### PARTIES DE L'EXERCICE
1 - Pour chacune des affirmations suivantes, dites si elle concorde avec le texte sur le télétravail des frontaliers. Répondez par oui ou par non et citez mot pour mot les termes du texte qui permettent de trancher. (a) La fiscalité est une compétence de l'Union. (b) La mesure de flexibilité concernant l'affiliation à la Sécurité sociale sera reconduite jusqu'au 30 juin 2022. (c) Le relèvement du seuil de l'activité substantielle de 25 % est jugé souhaitable.
2 - Recopiez à l'identique le passage du texte sur le télétravail des frontaliers qui commence par « Il ne s'agit » et se poursuit jusqu'à « l'accroissement du télétravail. ».

### TEXTE
S'agissant de l'imposition, la fiscalité n'est pas une compétence de l'Union mais relève de conventions bilatérales conclues d'État à État conformément à l'article 52 de la Constitution. Ainsi, par contraste avec l'harmonisation européenne du cadre applicable à la protection sociale, il existe en matière d'imposition une multitude de textes qui forme un édifice d'une rare complexité et d'une très grande hétérogénéité.
Or, la crise sanitaire a contraint tous les gouvernements européens à prendre des mesures inédites, telles que l'interdiction temporaire de se déplacer librement ou la fermeture unilatérale des frontières, qui a pour les travailleurs frontaliers des conséquences accrues en matière de vie familiale, de lieux de soins ou de consommation. Nombre d'entre eux sont ainsi restés à leur domicile et ont eu recours au télétravail. Si les règles actuelles s'étaient appliquées, les travailleurs frontaliers auraient alors changé d'affiliation à la Sécurité sociale et de régime d'imposition ou auraient été mis en chômage partiel, voire total, pour éviter à leur employeur de faire ces démarches.
Néanmoins, les administrations de sécurité sociale ont adopté une mesure de flexibilité, permise par ce cas de force majeure, visant à neutraliser l'impact de la pandémie sur l'affiliation à la Sécurité sociale des travailleurs pluriactifs, dont les frontaliers, et cette mesure a été reconduite et le sera jusqu'au 30 juin 2022. Des accords fiscaux amiables ont également permis de conserver la stabilité d'un régime d'imposition applicable aux frontaliers.
Dès lors, il convient d'accroître l'usage du télétravail, sans incidence fiscale ou en matière de protection sociale, en évitant toute discrimination potentielle. Les discussions européennes sur le sujet sont essentielles car des États membres pourraient revoir leur participation financière à des projets d'infrastructures de transports en France, s'ils s'estimaient trop perdants du fait de ce télétravail accru. Permettre deux jours de télétravail par semaine semble donc être un bon compromis.
Pour autant, le relèvement du seuil de l'activité substantielle de 25 %, soit un jour par semaine, suggéré par la proposition de résolution européenne initiale et par les sénateurs, n'apparait pas souhaitable. D'une part, cette solution n'est pas applicable et aurait des effets de bord, en ce que la pluriactivité touche des situations professionnelles trop diverses parmi lesquelles les travailleurs frontaliers ne constituent qu'un tout petit ensemble. D'autre part, une telle solution n'est pas possible à court terme, la réforme des règlements européens de 2004 et de 2009 échouant depuis 2016. Une réouverture des négociations sur ce point ne ferait ainsi que déséquilibrer davantage les négociations.
Il ne s'agit pas d'un cadeau fiscal aux autres pays européens ou d'un manque à gagner pour le budget de l'État, le système déclaratif français ne permettant pas de tracer les jours de télétravail effectués en France, et ce dès le premier jour de télétravail effectué. Les services de l'État ne peuvent ainsi ni chiffrer un montant annuel ni en déduire une perte fiscale associée à l'accroissement du télétravail.

### DONNÉES

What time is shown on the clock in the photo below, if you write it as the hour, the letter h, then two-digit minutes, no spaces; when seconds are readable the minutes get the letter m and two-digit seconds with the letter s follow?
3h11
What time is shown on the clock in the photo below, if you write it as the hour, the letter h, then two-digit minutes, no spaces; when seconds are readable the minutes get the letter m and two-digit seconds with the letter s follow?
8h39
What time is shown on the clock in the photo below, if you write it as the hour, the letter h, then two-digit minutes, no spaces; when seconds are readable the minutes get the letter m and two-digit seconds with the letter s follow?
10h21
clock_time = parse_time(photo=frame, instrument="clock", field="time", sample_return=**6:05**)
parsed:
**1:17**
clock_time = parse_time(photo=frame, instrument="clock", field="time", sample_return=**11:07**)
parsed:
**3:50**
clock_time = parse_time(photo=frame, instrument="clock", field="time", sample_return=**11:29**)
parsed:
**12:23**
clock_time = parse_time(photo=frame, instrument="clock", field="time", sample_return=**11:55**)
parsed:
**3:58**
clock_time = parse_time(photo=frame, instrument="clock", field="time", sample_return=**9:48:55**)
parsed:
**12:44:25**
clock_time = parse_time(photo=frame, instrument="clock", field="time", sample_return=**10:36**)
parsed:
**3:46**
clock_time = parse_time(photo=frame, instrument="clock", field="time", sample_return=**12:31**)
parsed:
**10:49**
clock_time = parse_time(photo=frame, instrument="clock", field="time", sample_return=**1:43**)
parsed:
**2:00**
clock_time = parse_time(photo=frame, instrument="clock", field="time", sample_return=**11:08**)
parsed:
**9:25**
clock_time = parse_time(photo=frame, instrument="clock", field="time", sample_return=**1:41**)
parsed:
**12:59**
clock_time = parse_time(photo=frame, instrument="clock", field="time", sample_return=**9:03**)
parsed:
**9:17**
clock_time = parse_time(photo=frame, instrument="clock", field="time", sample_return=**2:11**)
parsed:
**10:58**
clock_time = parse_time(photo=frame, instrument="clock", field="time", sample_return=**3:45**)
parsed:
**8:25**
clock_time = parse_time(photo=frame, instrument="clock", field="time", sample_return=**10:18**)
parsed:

### RÉPONSES FINALES
1 -
(a) Non : « la fiscalité n'est pas une compétence de l'Union mais relève de conventions bilatérales conclues d'État à État ».
(b) Oui : « cette mesure a été reconduite et le sera jusqu'au 30 juin 2022 ».
(c) Non : « n'apparait pas souhaitable ».

2 -
Il ne s'agit pas d'un cadeau fiscal aux autres pays européens ou d'un manque à gagner pour le budget de l'État, le système déclaratif français ne permettant pas de tracer les jours de télétravail effectués en France, et ce dès le premier jour de télétravail effectué. Les services de l'État ne peuvent ainsi ni chiffrer un montant annuel ni en déduire une perte fiscale associée à l'accroissement du télétravail.